Known or suspected leptomeningeal disease or cord compression. Product: Odetiglucan and CDX-1140 11 Protocol/Amendment No.: PGG-PAN2111, Amd.000 Confidential - HiberCell Inc.

Had major surgery as determined by the investigator within 4 weeks before the first dose of study drug. Surgery requiring local/epidural anesthesia must be completed at least 72 hours before study drug administration and patients should be recovered.

Other prior malignancy, except for adequately treated basal or squamous cell skin cancer or in situ cancers; or any other cancer from which the patient has been disease-free for at least 3 years.

Received another investigational agent within the shorter of 4 weeks or 5 half-lives before the first dose of investigational agents.

Received a live attenuated vaccine within 28 days before the first dose of investigational agent, and patients, if enrolled, should not receive live vaccines during the study or for 30 days after the last dose of investigational agent.

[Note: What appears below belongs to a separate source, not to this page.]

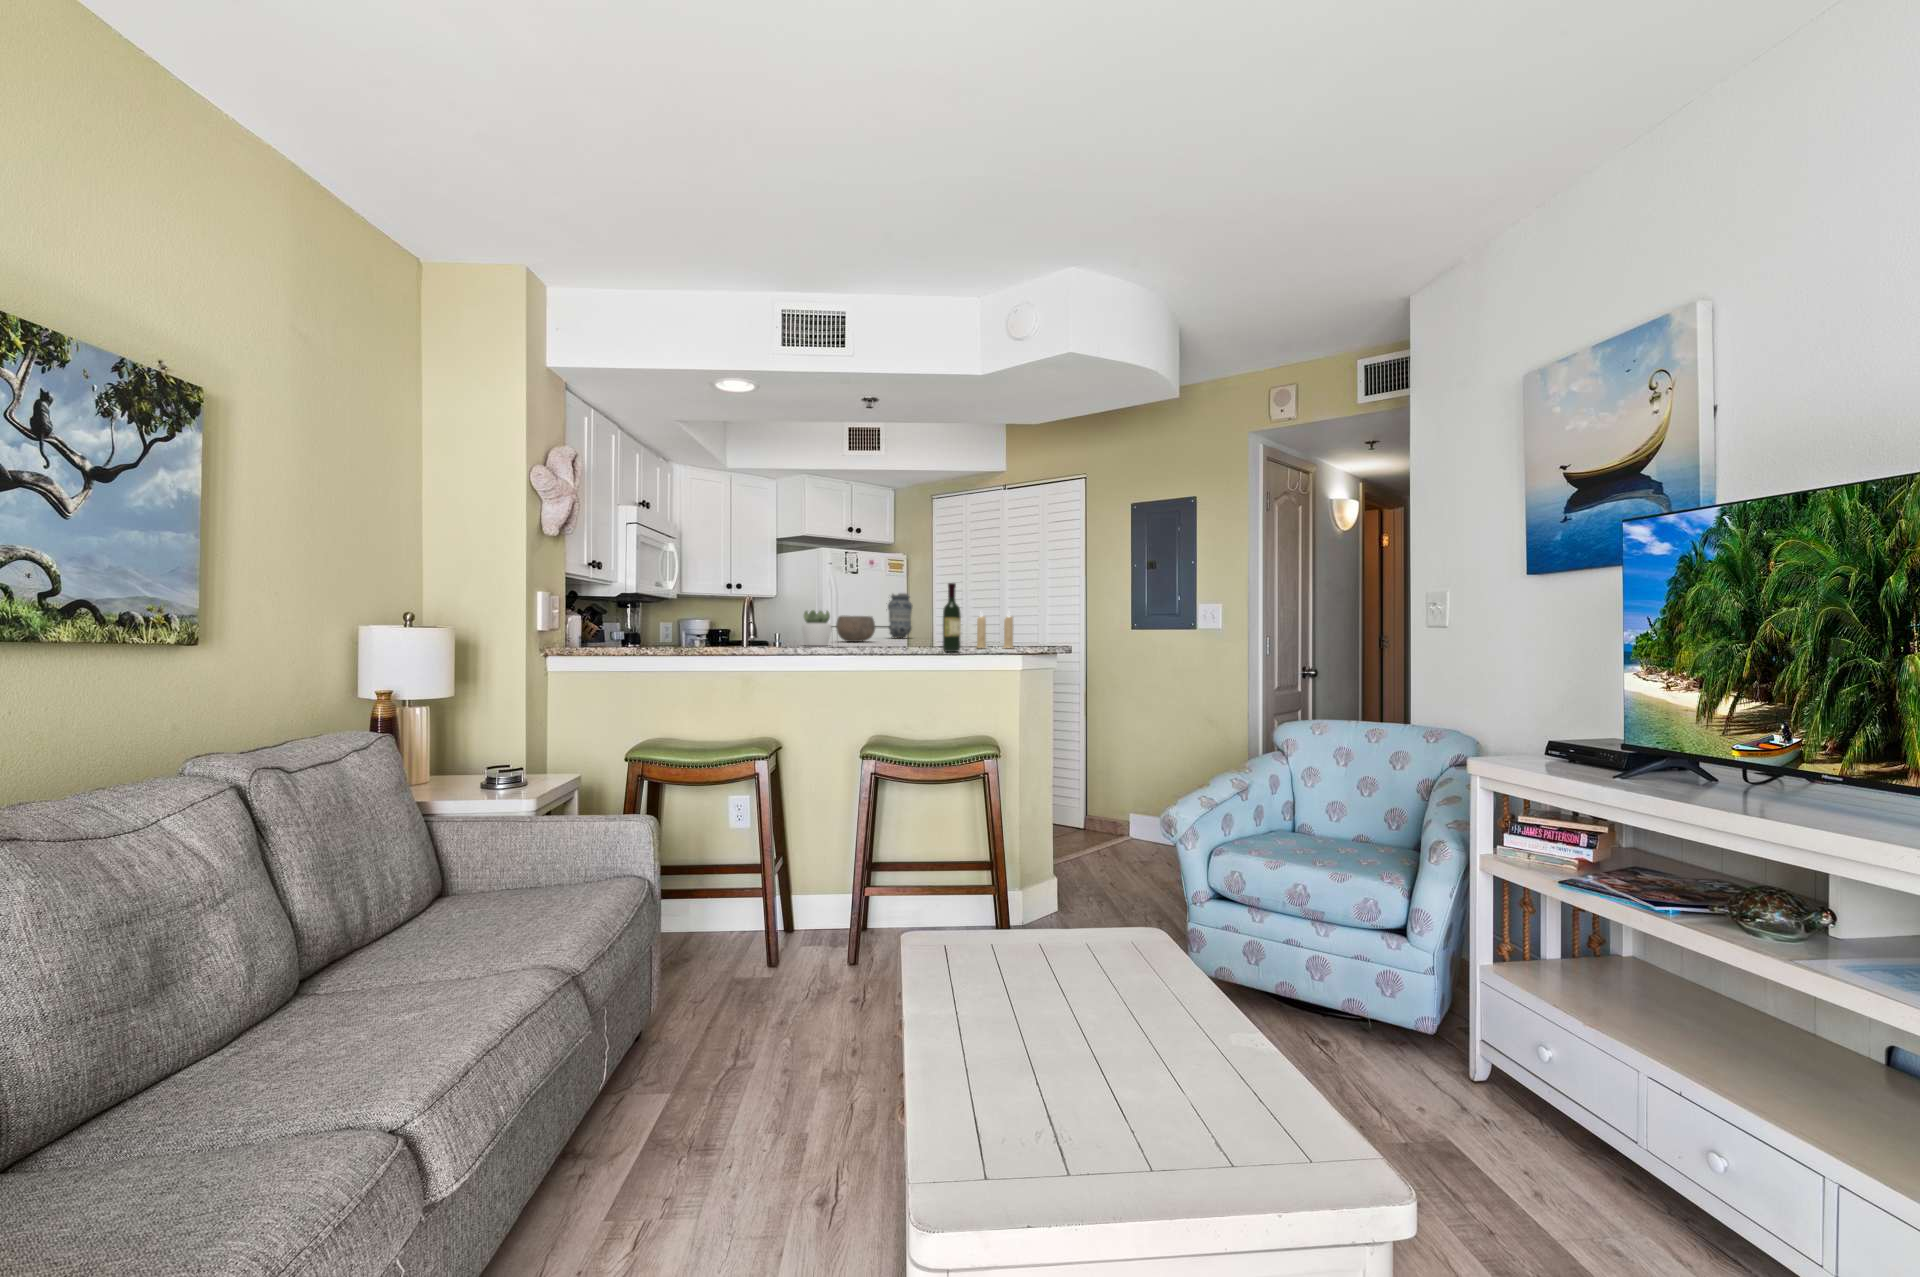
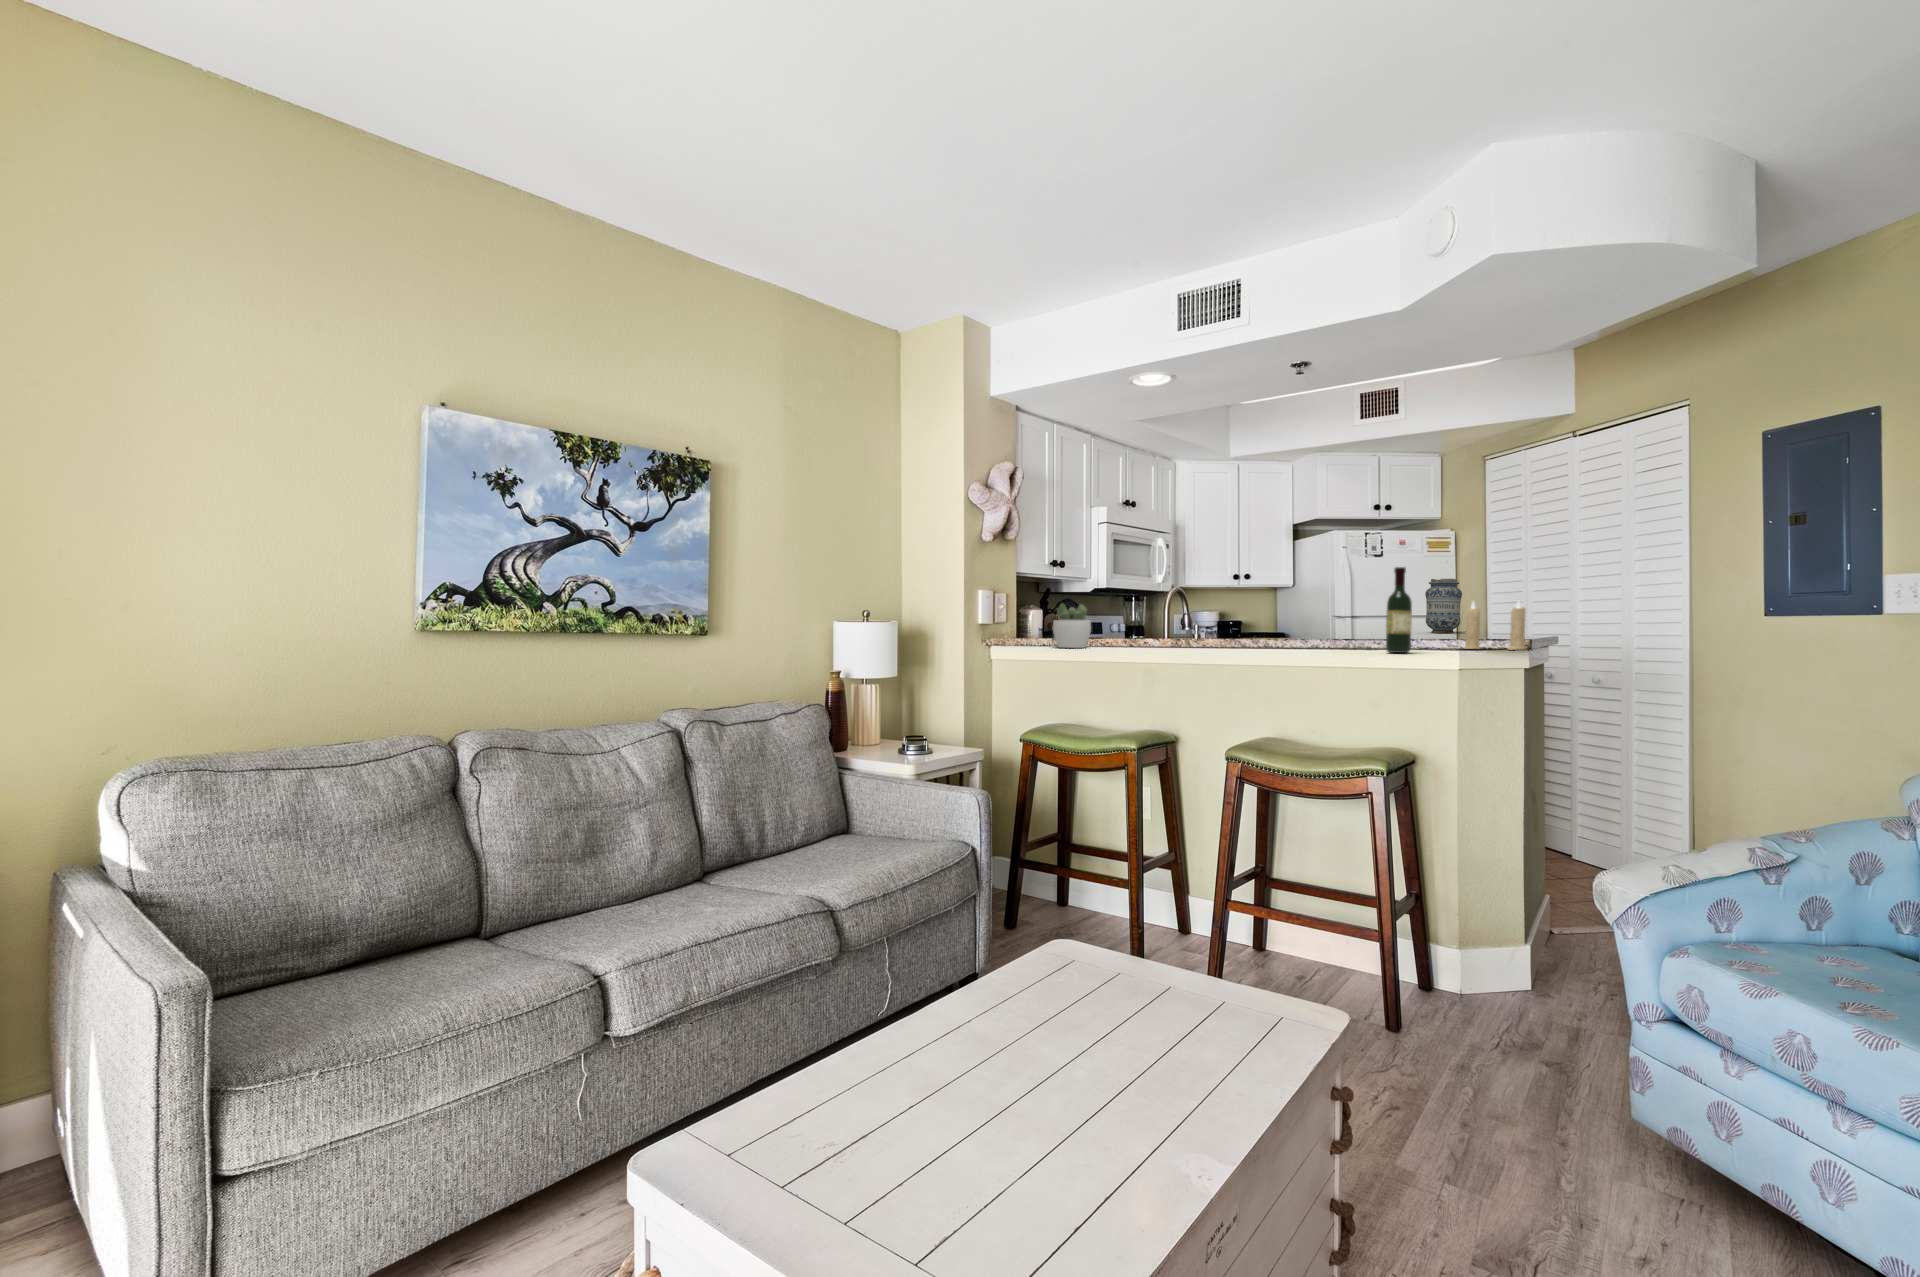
succulent plant: present [802,610,831,646] -> present [1052,604,1091,648]
bowl: present [836,616,875,642] -> none [1332,607,1382,636]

Females who are pregnant or lactating or who intend to become pregnant during participation in the study are not eligible to participate.

Known alcohol or drug abuse.

Any clinically significant psychiatric, social, or medical condition that, in the opinion of the investigator, could increase the patient's risk, interfere with protocol adherence, or affect the patient's ability to give informed consent.